- Task description
From the material below, quote word for word the lines from the one containing "pose: elev=334.3 azim=64.7" through the one containing "Dot at: (340, 230)", with both of those lines included.

- Records shown
>> START
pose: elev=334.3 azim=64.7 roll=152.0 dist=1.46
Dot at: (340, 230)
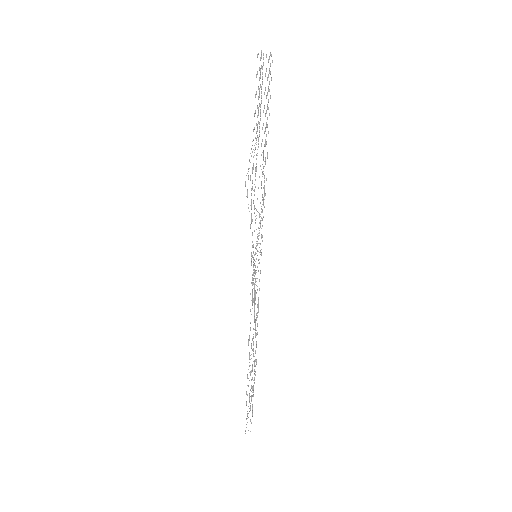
>> END
>> START
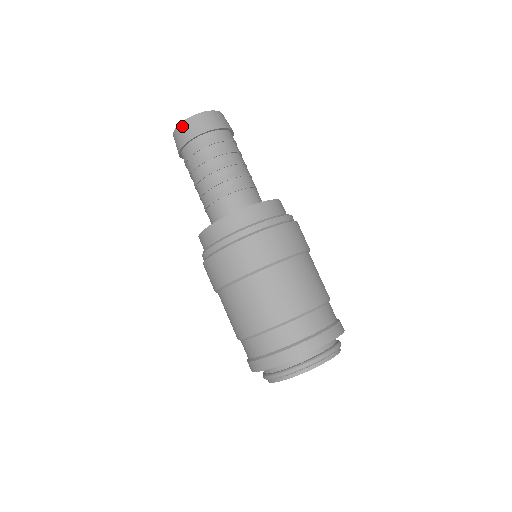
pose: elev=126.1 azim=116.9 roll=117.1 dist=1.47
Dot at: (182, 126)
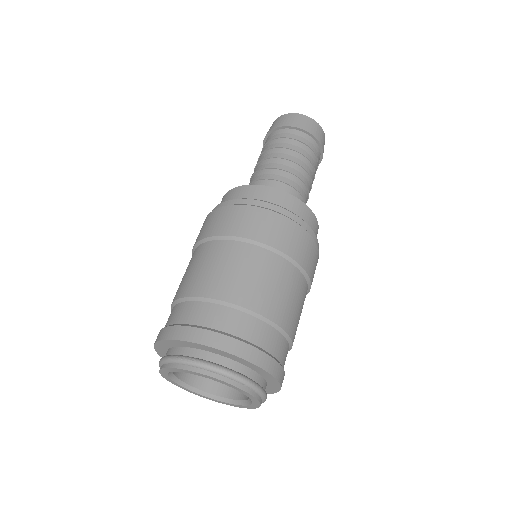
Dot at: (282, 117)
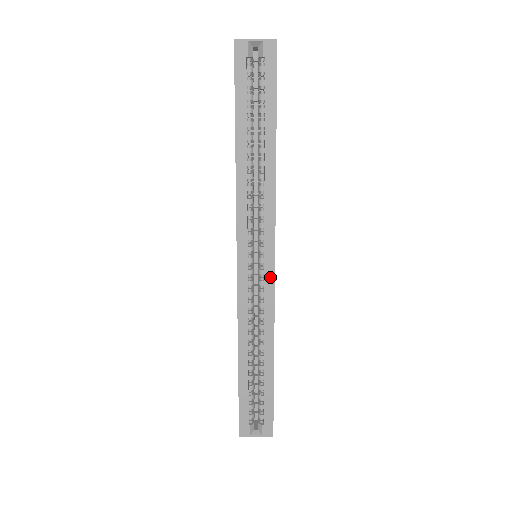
>> END
- Expected output
pose: elev=334.3 azim=64.7 roll=152.0 dist=1.46
Dot at: (340, 230)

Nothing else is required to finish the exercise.